(Saved data entries)
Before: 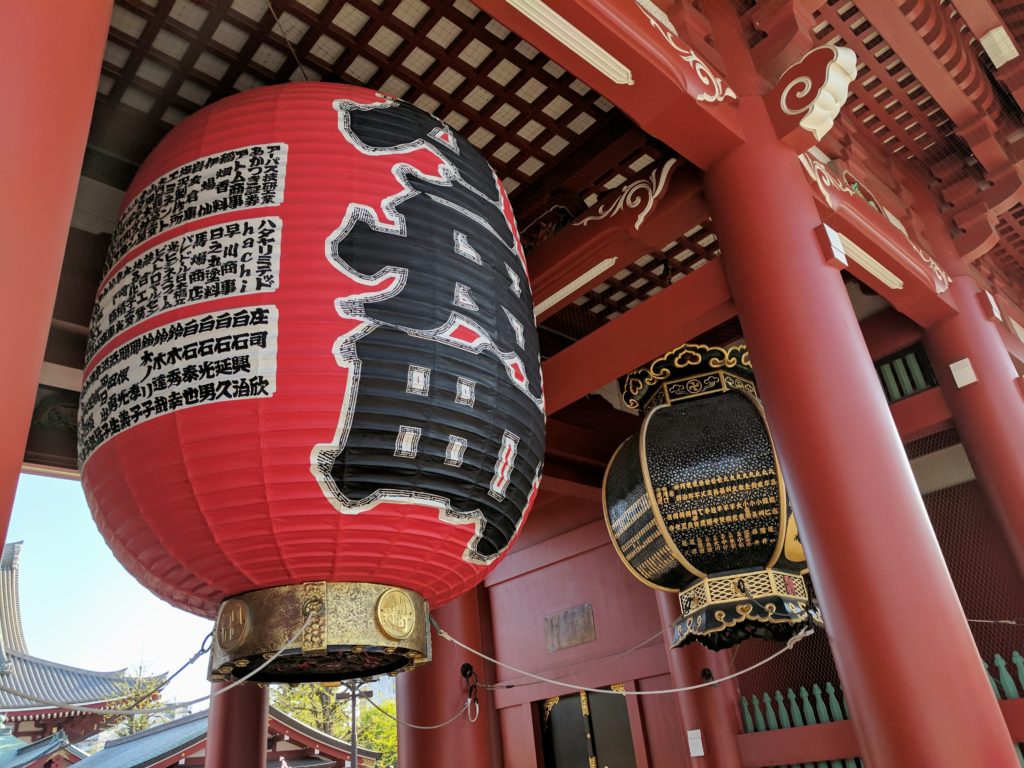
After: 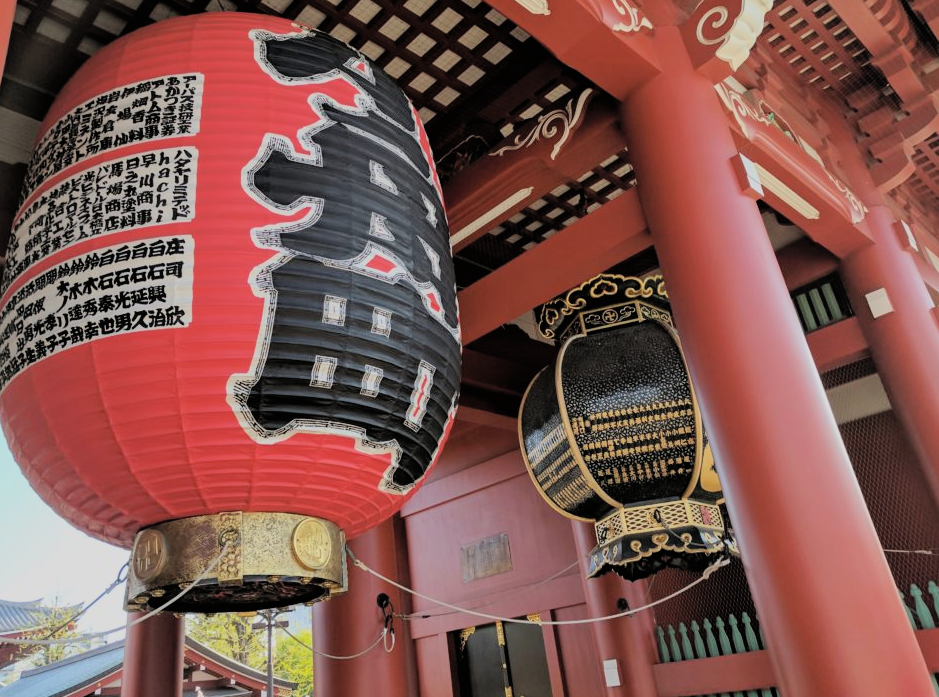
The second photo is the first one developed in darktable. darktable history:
contrast brightness saturation: brightness 0.13
filmic rgb: black relative exposure -7.65 EV, white relative exposure 4.56 EV, hardness 3.61, color science v6 (2022)
crop and rotate: left 8.262%, top 9.226%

▸ SET EXERCISE
Reproduce the listing above with "developed" swapped for "processed" and nothing else changed. Leave the pictures out.

▸ OUTPUT
Before: 
After: 
The second photo is the first one processed in darktable. darktable history:
contrast brightness saturation: brightness 0.13
filmic rgb: black relative exposure -7.65 EV, white relative exposure 4.56 EV, hardness 3.61, color science v6 (2022)
crop and rotate: left 8.262%, top 9.226%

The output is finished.